15.12.2010

Horyzonty Wyobraźni 2010

okładka książki
Horyzonty wyobraźni - to zbiór nagrodzonych i wyróżnionych opowiadań nadesłanych na konkurs zorganizowany przez portal Qfant na początku lata 2010. Słowem wstępnym - szczerym, choć nadziejnym – opatrzył to wydanie Andrzej Pilipiuk. Reszta to popis wyobraźni młodych twórców. A trzeba przyznać, że jest to wyobraźnia bogata i wielokierunkowa, nawet jeśli czasami trochę apokaliptyczna.

Autorzy postarali się, by jedynym czynnikiem ograniczającym ich pomysły był horyzont - zgodnie z przesłaniem konkursu. Śmiałe eksperymenty z podrózami w czasie, życiem po nuklearnej zagładzie oraz rozmowy bogów to tylko początek. Potem... no cóż, najlepiej przekonać sie samemu.


Opowiadania są dość zróżnicowane pod kątem poziomu i treści. Można mieć zastrzeżenia do wyników konkursu, choć jest to kwestia subiektywnego odbioru. Jedni wolą „Księgę ocalenia” z elementami madmaxowymi, inni wybiorą troszkę bardziej absurdalną i tajemniczą historię samopiszącej się książki. Niektóre z opowiadań stanowią zamknięte i zdecydowanie skończone całości. Inne zostawiają pole do jeszcze wielu domysłów i dopowiedzeń, a może nawet do dłuższej historii.
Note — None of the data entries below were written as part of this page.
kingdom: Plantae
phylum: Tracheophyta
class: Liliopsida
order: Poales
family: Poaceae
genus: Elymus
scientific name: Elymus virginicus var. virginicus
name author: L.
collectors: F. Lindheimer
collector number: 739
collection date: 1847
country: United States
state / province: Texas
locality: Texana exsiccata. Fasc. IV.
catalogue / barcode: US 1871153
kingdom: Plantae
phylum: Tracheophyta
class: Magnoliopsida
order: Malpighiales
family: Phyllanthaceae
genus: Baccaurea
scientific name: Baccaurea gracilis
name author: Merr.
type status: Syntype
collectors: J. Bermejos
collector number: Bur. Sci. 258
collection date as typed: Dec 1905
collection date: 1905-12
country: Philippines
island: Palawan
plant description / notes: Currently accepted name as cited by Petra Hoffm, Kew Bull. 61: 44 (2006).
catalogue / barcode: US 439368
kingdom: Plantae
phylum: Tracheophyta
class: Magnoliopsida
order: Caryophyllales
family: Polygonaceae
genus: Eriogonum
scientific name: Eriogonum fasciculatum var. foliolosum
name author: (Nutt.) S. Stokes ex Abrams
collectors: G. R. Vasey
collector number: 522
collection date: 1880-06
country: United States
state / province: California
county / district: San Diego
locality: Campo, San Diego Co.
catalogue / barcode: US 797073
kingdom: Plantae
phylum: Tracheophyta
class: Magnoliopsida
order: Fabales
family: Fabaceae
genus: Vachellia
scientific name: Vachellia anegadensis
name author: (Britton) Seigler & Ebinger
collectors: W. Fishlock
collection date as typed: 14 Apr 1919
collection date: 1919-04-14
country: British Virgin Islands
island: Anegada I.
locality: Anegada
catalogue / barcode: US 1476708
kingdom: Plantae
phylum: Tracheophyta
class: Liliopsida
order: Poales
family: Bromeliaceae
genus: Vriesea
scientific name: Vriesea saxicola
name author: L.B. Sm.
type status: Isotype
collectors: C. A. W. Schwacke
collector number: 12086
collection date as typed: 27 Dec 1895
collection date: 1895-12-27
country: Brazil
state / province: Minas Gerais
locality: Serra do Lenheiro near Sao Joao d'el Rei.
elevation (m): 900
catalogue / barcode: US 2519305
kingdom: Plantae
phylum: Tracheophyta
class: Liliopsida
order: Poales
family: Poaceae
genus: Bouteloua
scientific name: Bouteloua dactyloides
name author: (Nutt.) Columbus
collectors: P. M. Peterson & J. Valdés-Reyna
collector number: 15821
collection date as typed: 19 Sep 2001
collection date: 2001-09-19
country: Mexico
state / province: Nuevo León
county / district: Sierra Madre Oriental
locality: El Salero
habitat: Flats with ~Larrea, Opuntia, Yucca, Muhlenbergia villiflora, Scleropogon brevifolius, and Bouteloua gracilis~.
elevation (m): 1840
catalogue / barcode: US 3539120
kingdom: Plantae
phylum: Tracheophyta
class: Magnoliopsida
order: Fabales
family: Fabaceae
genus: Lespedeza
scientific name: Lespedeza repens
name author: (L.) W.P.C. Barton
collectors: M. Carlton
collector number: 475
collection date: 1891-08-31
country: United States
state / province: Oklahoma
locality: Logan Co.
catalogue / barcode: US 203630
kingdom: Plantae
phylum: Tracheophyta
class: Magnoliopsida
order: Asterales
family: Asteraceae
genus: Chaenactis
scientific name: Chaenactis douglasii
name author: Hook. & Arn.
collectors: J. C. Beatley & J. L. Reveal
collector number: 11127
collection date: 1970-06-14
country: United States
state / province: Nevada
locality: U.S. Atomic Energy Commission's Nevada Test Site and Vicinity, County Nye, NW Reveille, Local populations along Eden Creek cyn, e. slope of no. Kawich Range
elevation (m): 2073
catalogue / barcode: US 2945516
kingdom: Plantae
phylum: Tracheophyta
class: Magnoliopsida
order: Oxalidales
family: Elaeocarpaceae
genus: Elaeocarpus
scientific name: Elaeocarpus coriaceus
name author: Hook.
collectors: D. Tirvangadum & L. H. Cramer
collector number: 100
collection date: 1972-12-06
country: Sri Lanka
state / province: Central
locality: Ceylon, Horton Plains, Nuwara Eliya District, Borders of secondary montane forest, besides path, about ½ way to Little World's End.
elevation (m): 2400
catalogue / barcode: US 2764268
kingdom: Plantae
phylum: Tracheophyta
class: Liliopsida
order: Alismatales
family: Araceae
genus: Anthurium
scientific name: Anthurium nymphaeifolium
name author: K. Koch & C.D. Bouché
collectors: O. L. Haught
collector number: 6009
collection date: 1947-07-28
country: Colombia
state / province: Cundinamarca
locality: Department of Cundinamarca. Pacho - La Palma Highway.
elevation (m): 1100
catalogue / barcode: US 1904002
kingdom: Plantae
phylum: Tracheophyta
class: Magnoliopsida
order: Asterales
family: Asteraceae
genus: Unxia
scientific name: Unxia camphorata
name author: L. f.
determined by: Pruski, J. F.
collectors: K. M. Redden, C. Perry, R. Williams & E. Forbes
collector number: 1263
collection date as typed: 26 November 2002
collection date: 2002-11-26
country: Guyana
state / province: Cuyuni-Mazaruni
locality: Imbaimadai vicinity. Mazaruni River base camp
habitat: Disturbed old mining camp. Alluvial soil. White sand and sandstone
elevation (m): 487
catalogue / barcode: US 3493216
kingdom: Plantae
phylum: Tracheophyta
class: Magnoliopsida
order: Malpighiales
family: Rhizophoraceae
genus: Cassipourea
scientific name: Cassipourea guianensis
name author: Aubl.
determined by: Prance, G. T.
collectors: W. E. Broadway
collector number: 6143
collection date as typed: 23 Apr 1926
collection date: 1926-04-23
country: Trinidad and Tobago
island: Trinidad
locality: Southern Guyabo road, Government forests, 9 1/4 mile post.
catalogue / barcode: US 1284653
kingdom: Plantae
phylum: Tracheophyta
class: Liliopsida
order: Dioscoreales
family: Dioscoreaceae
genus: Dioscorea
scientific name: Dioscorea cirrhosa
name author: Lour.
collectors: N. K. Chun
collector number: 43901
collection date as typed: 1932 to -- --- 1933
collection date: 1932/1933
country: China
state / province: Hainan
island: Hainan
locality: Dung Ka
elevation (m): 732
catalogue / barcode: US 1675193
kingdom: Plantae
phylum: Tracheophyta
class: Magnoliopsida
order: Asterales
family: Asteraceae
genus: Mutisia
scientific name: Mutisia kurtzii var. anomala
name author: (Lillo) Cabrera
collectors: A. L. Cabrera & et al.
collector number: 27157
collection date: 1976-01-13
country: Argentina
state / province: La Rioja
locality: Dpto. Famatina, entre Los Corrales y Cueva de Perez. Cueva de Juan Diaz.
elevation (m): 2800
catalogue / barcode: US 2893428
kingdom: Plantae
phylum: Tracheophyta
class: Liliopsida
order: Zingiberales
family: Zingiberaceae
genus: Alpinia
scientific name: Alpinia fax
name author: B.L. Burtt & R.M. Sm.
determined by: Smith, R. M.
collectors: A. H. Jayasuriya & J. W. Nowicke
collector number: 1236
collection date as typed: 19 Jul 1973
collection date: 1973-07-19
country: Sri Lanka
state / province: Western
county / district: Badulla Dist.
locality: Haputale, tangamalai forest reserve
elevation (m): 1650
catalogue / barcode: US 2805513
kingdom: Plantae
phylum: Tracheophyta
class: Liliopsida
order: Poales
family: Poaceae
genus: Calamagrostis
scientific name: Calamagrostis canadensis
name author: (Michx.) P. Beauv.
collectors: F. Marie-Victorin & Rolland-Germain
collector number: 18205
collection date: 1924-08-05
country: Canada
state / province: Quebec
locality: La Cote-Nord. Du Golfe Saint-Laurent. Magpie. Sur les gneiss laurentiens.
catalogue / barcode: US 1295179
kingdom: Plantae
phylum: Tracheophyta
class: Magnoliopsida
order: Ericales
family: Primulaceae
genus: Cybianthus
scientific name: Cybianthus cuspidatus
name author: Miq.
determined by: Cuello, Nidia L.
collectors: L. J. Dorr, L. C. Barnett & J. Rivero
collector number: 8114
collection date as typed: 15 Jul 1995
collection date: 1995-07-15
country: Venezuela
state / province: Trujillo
Treści poszczególnych opowiadań nie przytaczam, żeby nie psuć nikomu przyjemności. Pozwoliłem sobie ustawić poszczególne historie według własnego uznania i myślę, że każdy może zrobić to samo.
Konkurs i jego wyniki nie pozostają oczywiście bez znaczenia, ale najważniejszy jest sam fakt publikacji nieznanych i świeżych autorów, którzy w każdym innym przypadku byliby skazani na pisanie do szuflady, a ich pomysły nigdy nie doświadczyłyby uznania, czy twórczej krytyki ze strony czytelników.
Czy po książkę warto sięgnąć? Choć część historii może się wydać znajoma, czy wtórna, to myślę, że warto.